### WHAT IS ASKED
Decide whether each statement below agrees with the introduction on regular expressions, answering yes or no and quoting the words of the text that settle it. 1. kdb+ relies only on regex functionality imported from external libraries. 2. Regular expressions are often used for input validation. 3. The blog connects Python's regex to q through the re module.

By Jun Bing Neo
Introduction
A regular expression (shortened as regex or regexp) is a sequence of characters that define a search pattern. Such patterns are frequently used by string searching algorithms for “find” or “find and replace” operations on strings, or for input validation.
Regular expressions provide a flexible and concise means to match strings of text. For example, a regular expression could be used to search through large volumes of text and change all occurrences of “cat” to “dog”. Such manipulation can play an important role in the ingestion, transformation and querying of data, and for that reason, kdb+ provides both in-built regex functionality and the ability to import functionality from external libraries that provide similar utilities. One such example is Python. In this blog, we describe how Python’s regex can be easily integrated with q using the re module to fully utilize the mutual power of both languages together.

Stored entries
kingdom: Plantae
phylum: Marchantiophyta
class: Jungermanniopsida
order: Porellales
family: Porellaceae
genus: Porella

==

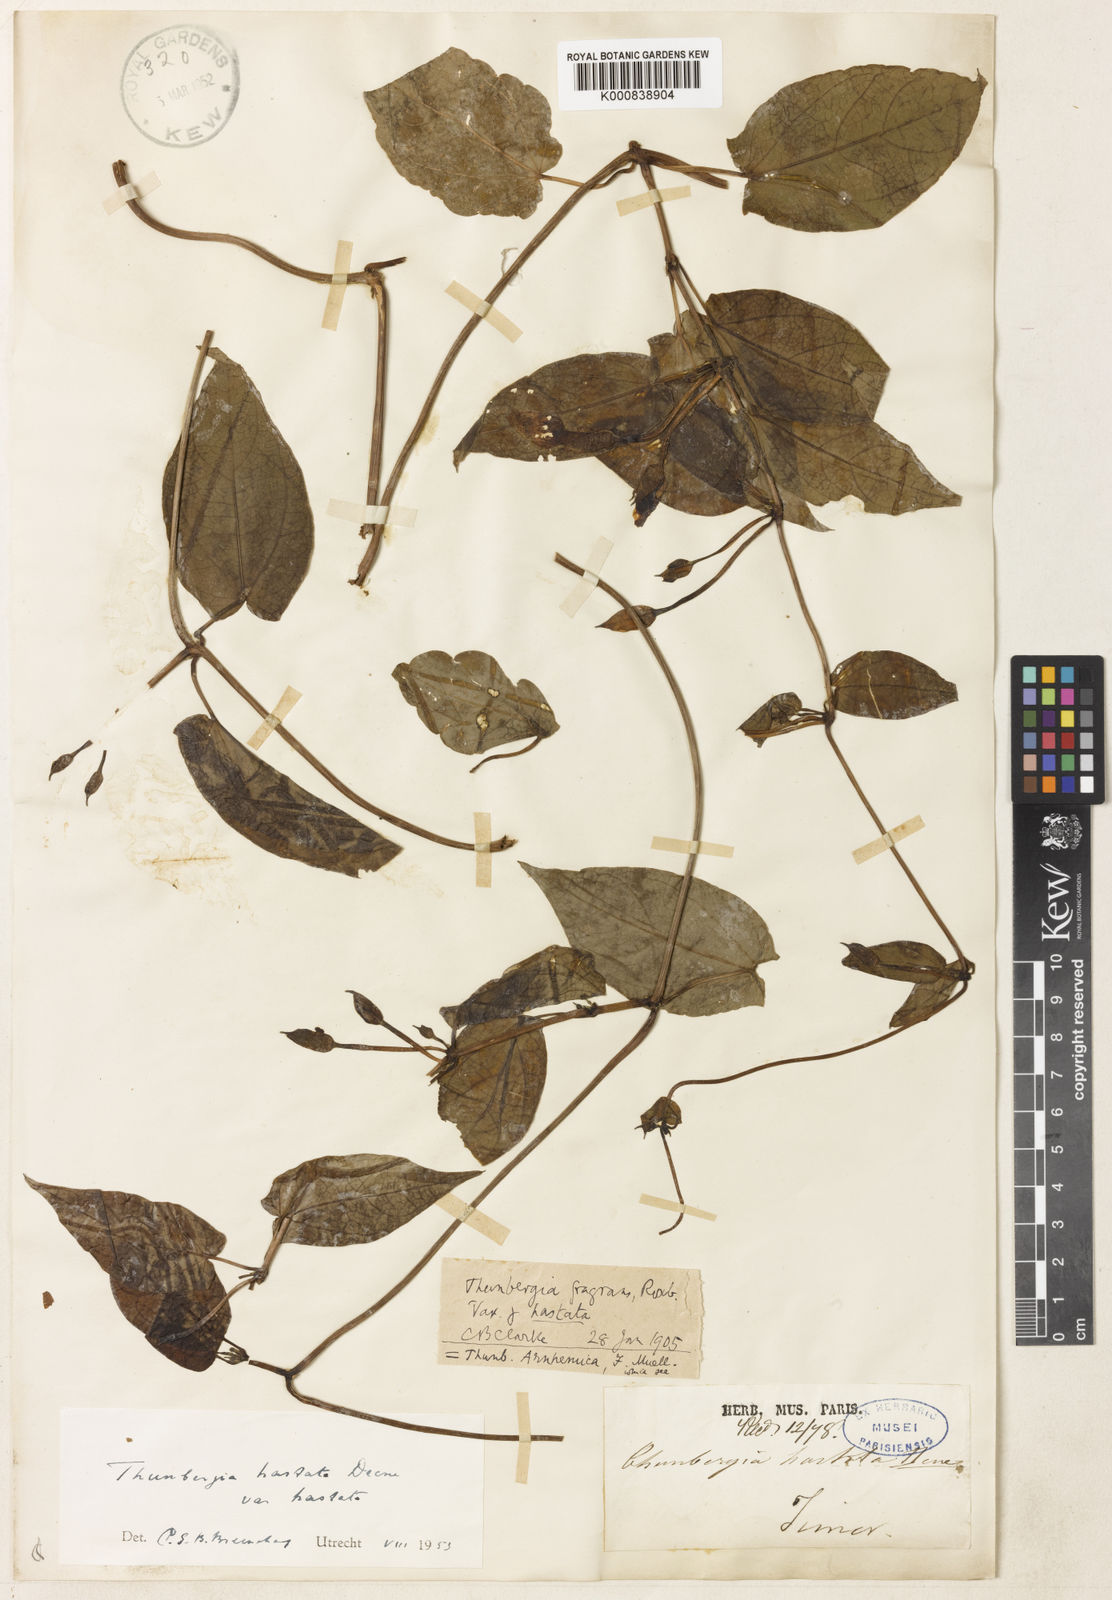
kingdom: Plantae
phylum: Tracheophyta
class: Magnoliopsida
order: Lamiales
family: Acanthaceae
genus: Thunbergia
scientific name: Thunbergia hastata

### SOLUTION FOR THIS TASK
1. No: "kdb+ provides both in-built regex functionality and the ability to import functionality from external libraries"
2. Yes: "Such patterns are frequently used by string searching algorithms for “find” or “find and replace” operations on strings, or for input validation."
3. Yes: "Python’s regex can be easily integrated with q using the re module"